At this point, we offer a definition of Domain-Specific Language:

  • A Domain-Specific Language is a custom language that targets a small problem domain, which it describes and validates in terms native to the domain.

Most computer languages are textual, with their statements and expressions consisting of sequences of characters in a standard character set. Graphical languages have become increasingly popular in recent years, particularly with the emergence of the Unified Modeling Language (UML) as a popular set of standard notational conventions for depicting elements in an object-oriented software system.

When computer experts talk about languages, they usually mean general-purpose textual programming languages such as Visual Basic, C#, or Java. In Domain-Specific Development, our interpretation of the word language is widened considerably—it includes graphical languages such as UML, flowcharts, entity-relationship diagrams, state diagrams, Venn diagrams, and so on. We also include other textual languages such as XML and domain-specific varieties like SQL and regular expressions. We even think of tabular and form-based formats such as spreadsheets or the Windows Forms Designer as being languages. Special languages also exist for domains such as music notation and direct-manipulation interfaces. With the power available in modern computers, there is absolutely no need to be restricted to simple linear textual notations to convey our intentions to the computer; we want to exploit the power of the computer to provide means to express the author's intent as directly as possible, thus increasing the efficiency of our development. This includes interactive aspects such as dragging and other gestures, context menus, toolbars, and so on.

There are two main forces at work driving the evolution of languages. The first of these is the progressive lifting of the level of abstraction at which we express our intentions about what we want the computer to do. Originally, programmers had to express their algorithms and data structures in terms directly accessible to the computer hardware, which was efficient for the hardware but very tedious and error-prone for the programmer. Subsequent developments such as symbolic assemblers, filing systems, third- and fourth-generation languages, databases, class libraries, and model-driven development have moved the languages in which developers express their intentions further from the computer hardware and closer to the problems they are trying to solve.
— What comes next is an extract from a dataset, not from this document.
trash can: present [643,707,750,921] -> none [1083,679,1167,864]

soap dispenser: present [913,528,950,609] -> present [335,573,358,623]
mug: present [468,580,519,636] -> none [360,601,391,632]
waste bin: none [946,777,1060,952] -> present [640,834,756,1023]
The second force driving language evolution is the increasing variety of available digital media. Originally, computers were used purely to compute with numbers, then also with symbols and texts, and then with bitmaps and images. The evolution of computing has reached a point where the limitation on how we express our intentions is no longer the physical capabilities of the computer itself but the limits of our understanding of how to construct and manipulate computer languages. In Domain-Specific Development, instead of building on a general-purpose language in order to solve a problem, we use a language that is itself designed to suit the problem being solved.